Audio
Prism supports including audio files in your messages for advanced analysis with supported providers like Gemini.
See the provider support table to check whether Prism supports your chosen provider.
Note however that provider support may differ by model. If you receive error messages with a provider that Prism indicates is supported, check the provider's documentation as to whether the model you are using supports audio files.
TIP
For other input modalities like videos and images, see their respective documentation pages:
Getting started
To add an audio file to your prompt, use the withPrompt
method with an Audio
value object:
use Prism\Prism\Prism;
use Prism\Prism\Enums\Provider;
use Prism\Prism\ValueObjects\Media\Audio;
// From a local path
$response = Prism::text()
->using(Provider::Gemini, 'gemini-1.5-flash')
->withPrompt(
"What's in this audio?",
[Audio::fromLocalPath(path: '/path/to/audio.mp3')]
)
->asText();
// From a path on a storage disk
$response = Prism::text()
->using(Provider::Gemini, 'gemini-1.5-flash')
->withPrompt(
"What's in this audio?",
[Audio::fromStoragePath(
path: '/path/to/audio.mp3',
disk: 'my-disk' // optional - omit/null for default disk
)]
)
->asText();
// From a URL
$response = Prism::text()
->using(Provider::Gemini, 'gemini-1.5-flash')
->withPrompt(
'Analyze this audio:',
[Audio::fromUrl(url: 'https://example.com/audio.mp3')]
)
->asText();
// From base64
$response = Prism::text()
->using(Provider::Gemini, 'gemini-1.5-flash')
->withPrompt(
'Analyze this audio:',
[Audio::fromBase64(
base64: base64_encode(file_get_contents('/path/to/audio.mp3')),
mimeType: 'audio/mpeg'
)]
)
->asText();
// From raw content
$response = Prism::text()
->using(Provider::Gemini, 'gemini-1.5-flash')
->withPrompt(
'Analyze this audio:',
[Audio::fromRawContent(
rawContent: file_get_contents('/path/to/audio.mp3'),
mimeType: 'audio/mpeg'
)]
)
->asText();
Alternative: Using withMessages
You can also include audio files using the message-based approach:
use Prism\Prism\ValueObjects\Messages\UserMessage;
use Prism\Prism\ValueObjects\Media\Audio;
$message = new UserMessage(
"What's in this audio?",
[Audio::fromLocalPath(path: '/path/to/audio.mp3')]
);
$response = Prism::text()
->using(Provider::Gemini, 'gemini-1.5-flash')
->withMessages([$message])
->asText();
Supported Audio Types
Prism supports a variety of audio formats, including:
- MP3 (audio/mpeg)
- WAV (audio/x-wav, audio/wav)
- AAC (audio/aac)
- FLAC (audio/flac)
The specific supported formats depend on the provider.

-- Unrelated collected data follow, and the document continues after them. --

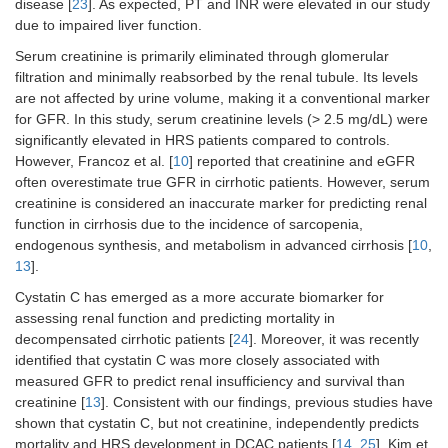
disease [
23
]. As expected, PT and INR were elevated in our study
due to impaired liver function.
Serum creatinine is primarily eliminated through glomerular
filtration and minimally reabsorbed by the renal tubule. Its levels
are not affected by urine volume, making it a conventional marker
for GFR. In this study, serum creatinine levels (> 2.5 mg/dL) were
significantly elevated in HRS patients compared to controls.
However, Francoz et al. [
10
] reported that creatinine and eGFR
often overestimate true GFR in cirrhotic patients. However, serum
creatinine is considered an inaccurate marker for predicting renal
function in cirrhosis due to the incidence of sarcopenia,
endogenous synthesis, and metabolism in advanced cirrhosis [
10
,
13
].
Cystatin C has emerged as a more accurate biomarker for
assessing renal function and predicting mortality in
decompensated cirrhotic patients [
24
]. Moreover, it was recently
identified that cystatin C was more closely associated with
measured GFR to predict renal insufficiency and survival than
creatinine [
13
]. Consistent with our findings, previous studies have
shown that cystatin C, but not creatinine, independently predicts
mortality and HRS development in DCAC patients [
14
,
25
]. Kim et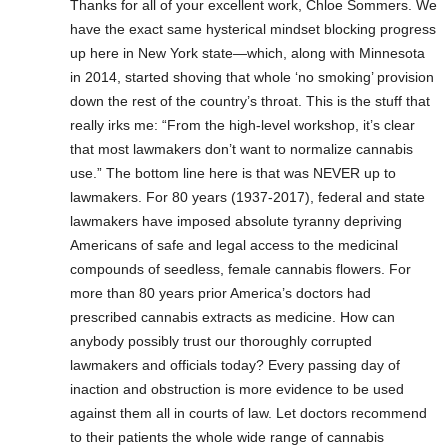
Thanks for all of your excellent work, Chloe Sommers. We
have the exact same hysterical mindset blocking progress
up here in New York state—which, along with Minnesota
in 2014, started shoving that whole ‘no smoking’ provision
down the rest of the country’s throat. This is the stuff that
really irks me: “From the high-level workshop, it’s clear
that most lawmakers don’t want to normalize cannabis
use.” The bottom line here is that was NEVER up to
lawmakers. For 80 years (1937-2017), federal and state
lawmakers have imposed absolute tyranny depriving
Americans of safe and legal access to the medicinal
compounds of seedless, female cannabis flowers. For
more than 80 years prior America’s doctors had
prescribed cannabis extracts as medicine. How can
anybody possibly trust our thoroughly corrupted
lawmakers and officials today? Every passing day of
inaction and obstruction is more evidence to be used
against them all in courts of law. Let doctors recommend
to their patients the whole wide range of cannabis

Gemini is currently the main provider with comprehensive audio analysis capabilities. Check the provider's documentation for a complete list of supported formats.
Transfer mediums
Providers are not consistent in their support of sending raw contents, base64 and/or URLs.
Prism tries to smooth over these rough edges, but its not always possible.
Supported conversions
- Where a provider does not support URLs: Prism will fetch the URL and use base64 or rawContent.
- Where you provide a file, base64 or rawContent: Prism will switch between base64 and rawContent depending on what the provider accepts.
Limitations
- Where a provider only supports URLs: if you provide a file path, raw contents or base64, for security reasons Prism does not create a URL for you and your request will fail.